While this was evident in Iraq, the same game of nuclear brinkmanship is being played out now through negotiations dragged out over several decades between the political leadership of Iran and the IAEA’s various member nations.
Yet, for all the IAEA’s demands of openness, peering into the organisation’s workings and history is like trying to prise open an impossibly stubborn black box.
Do as I say, not as I do
Why is it so difficult for researchers to obtain useful documentation from the IAEA archives? Perhaps there are reasons to remain opaque about ongoing discussions. However, if our elected officials are pushing Iran (or any country) on their nuclear programs, it is our responsibility to take a hard look at the history of the negotiations. That means reading through the detailed discussions at the IAEA, not just about Iran or Iraq, but about the whole nuclear industry.
What technologies were originally considered dangerous, when the first nations signed on to the NPT? What attitudes about national sovereignty and commercial development prevailed then? What concerns about an imperial, European- and US-dominated nuclear world were vented in these early discussions? This history is key to making informed contemporary decisions about fairness, good faith, promises made, and promises kept.
Fortunately some of this documentation is available, scattered in national archives and private collections throughout the world. But you won’t find it at the IAEA in Vienna.
Conducting a paper chase
At a recent academic conference on the origins of the Non-Proliferation Treaty, a fellow panelist surprised me by noting how frustrated she’d felt in reading my pre-circulated paper. I braced for a withering critique but instead was complimented on how, while she’d searched in vain at the IAEA archives for even basic negotiating documents on nuclear safeguards, my paper cited meetings of the IAEA Board of Governors. I had found them in the UK National Archives, as at IAEA they are still under wraps.
I have spent many years triangulating Cold War stories between the archives of governments, international agencies, personal papers, and independent bodies. Sometimes what is considered sensitive in one country can be found in perfectly open, long-declassified documents in another. Why does the IAEA continue to guard secrets from decades past?
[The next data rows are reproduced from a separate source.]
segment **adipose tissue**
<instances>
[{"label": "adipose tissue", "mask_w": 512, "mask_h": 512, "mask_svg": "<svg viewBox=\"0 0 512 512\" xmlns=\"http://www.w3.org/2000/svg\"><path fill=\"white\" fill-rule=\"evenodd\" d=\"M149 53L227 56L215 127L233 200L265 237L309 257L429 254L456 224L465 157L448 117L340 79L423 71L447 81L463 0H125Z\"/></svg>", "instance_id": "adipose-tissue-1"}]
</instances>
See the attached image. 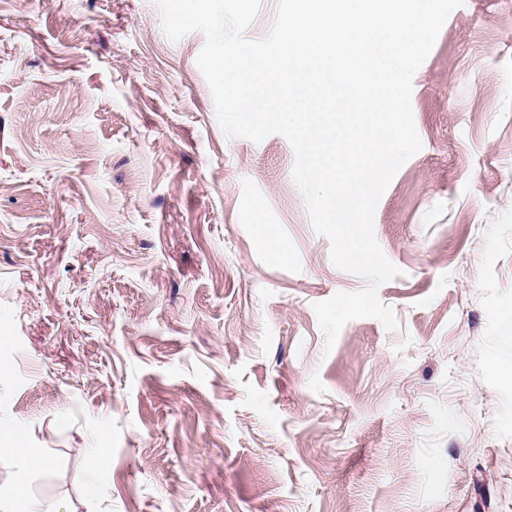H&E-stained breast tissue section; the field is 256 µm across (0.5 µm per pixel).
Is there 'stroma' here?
I'll list each match as a JSON object with an SVG mask.
<instances>
[{"mask_svg":"<svg viewBox=\"0 0 512 512\" xmlns=\"http://www.w3.org/2000/svg\"><path fill=\"white\" fill-rule=\"evenodd\" d=\"M203 44L155 0H0V421L49 460L31 496L512 512V0H464L415 73L422 148L374 217L398 326L352 320L329 351L314 303L365 282L288 141L222 131Z\"/></svg>","mask_w":512,"mask_h":512,"instance_id":"35a3bbf8","label":"stroma"}]
</instances>
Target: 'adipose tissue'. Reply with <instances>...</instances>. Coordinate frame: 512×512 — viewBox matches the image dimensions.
<instances>
[{
    "instance_id": "obj_1",
    "label": "adipose tissue",
    "mask_w": 512,
    "mask_h": 512,
    "mask_svg": "<svg viewBox=\"0 0 512 512\" xmlns=\"http://www.w3.org/2000/svg\"><path fill=\"white\" fill-rule=\"evenodd\" d=\"M15 462L19 470L0 484V512H60L59 508L35 501L28 489V473L42 470L47 462L38 449L27 447L21 431L13 425L0 426V463Z\"/></svg>"
}]
</instances>
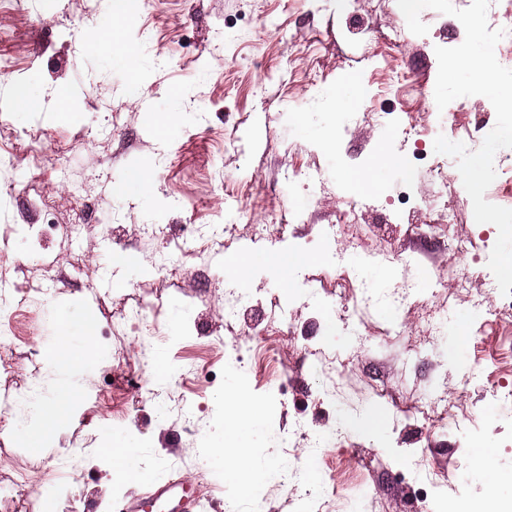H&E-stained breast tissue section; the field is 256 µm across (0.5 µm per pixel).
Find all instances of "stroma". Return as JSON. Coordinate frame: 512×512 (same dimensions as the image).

The IAEA claims it is obliged to withhold documents until all of the countries mentioned in them agree to declassification. In practice, this guarantees permanent secrecy.
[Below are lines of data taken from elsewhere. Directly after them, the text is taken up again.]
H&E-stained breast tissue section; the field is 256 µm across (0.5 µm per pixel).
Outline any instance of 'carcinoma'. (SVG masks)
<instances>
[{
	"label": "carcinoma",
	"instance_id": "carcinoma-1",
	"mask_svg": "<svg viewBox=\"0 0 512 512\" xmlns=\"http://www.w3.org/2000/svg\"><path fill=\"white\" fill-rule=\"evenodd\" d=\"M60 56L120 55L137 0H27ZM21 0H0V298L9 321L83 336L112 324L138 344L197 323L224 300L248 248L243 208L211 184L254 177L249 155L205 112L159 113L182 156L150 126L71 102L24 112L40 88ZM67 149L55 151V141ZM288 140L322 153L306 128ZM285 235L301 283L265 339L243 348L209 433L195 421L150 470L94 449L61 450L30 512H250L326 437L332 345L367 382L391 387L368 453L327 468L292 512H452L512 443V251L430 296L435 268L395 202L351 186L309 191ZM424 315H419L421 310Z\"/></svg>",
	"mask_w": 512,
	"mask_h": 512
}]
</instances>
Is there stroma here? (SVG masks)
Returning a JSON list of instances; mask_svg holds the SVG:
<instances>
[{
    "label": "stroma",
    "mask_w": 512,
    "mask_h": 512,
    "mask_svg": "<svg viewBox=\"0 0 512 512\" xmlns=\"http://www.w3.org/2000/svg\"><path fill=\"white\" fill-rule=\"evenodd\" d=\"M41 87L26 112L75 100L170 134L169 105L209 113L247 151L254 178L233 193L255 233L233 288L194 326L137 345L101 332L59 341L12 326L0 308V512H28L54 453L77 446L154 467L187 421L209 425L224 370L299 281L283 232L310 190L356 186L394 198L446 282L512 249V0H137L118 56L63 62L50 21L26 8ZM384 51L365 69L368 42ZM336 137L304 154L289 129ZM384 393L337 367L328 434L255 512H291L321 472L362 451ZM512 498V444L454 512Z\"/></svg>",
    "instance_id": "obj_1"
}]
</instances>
I understood my colleague’s frustration, as I have also met a blank wall working in the IAEA archives. Years ago I discovered a trove of documents about Ronald Silow, a scientist who had, after working at a joint FAO-IAEA unit on agricultural applications of atomic energy, penned memos denouncing what he saw as the agency’s unethical behaviour.
I found the documents in Rome, at the archives of the Food and Agriculture Organisation. But when I looked into Silow’s story in the official history of the IAEA, I found only obscure references to him, his name unmentioned. When I searched the IAEA archives, the trail led nowhere: no documents related to his case were available. One document listing employees simply showed his name, crossed out.
The IAEA is different from other agencies in the United Nations system. Unlike the agencies devoted to food and agriculture, global health, or to science, education, and culture, the IAEA’s remit is to promote a single set of technologies – but its remit also hands it the position of both chief salesman and chief arbiter of controversies about peaceful and military uses. It is a hammer in search of nails, but is uncomfortable with historical facts about the quality of its workmanship.
The agency has a long way to go to demonstrate it understands the need for transparency. The standards it has set since the 1960s are at the cornerstone of today’s major controversies, leading to years of deadly war and leaving countries riven by internal strife. Differences of interpretation of them make the positions of the US and Iran appear irreconcilable. We are in the ridiculous position of asking experts at the IAEA for guidance that may or may not lead to more young men and women being placed in harm’s way, simply to prevent dangerous material from falling in the wrong hands. The IAEA owes us access to its history.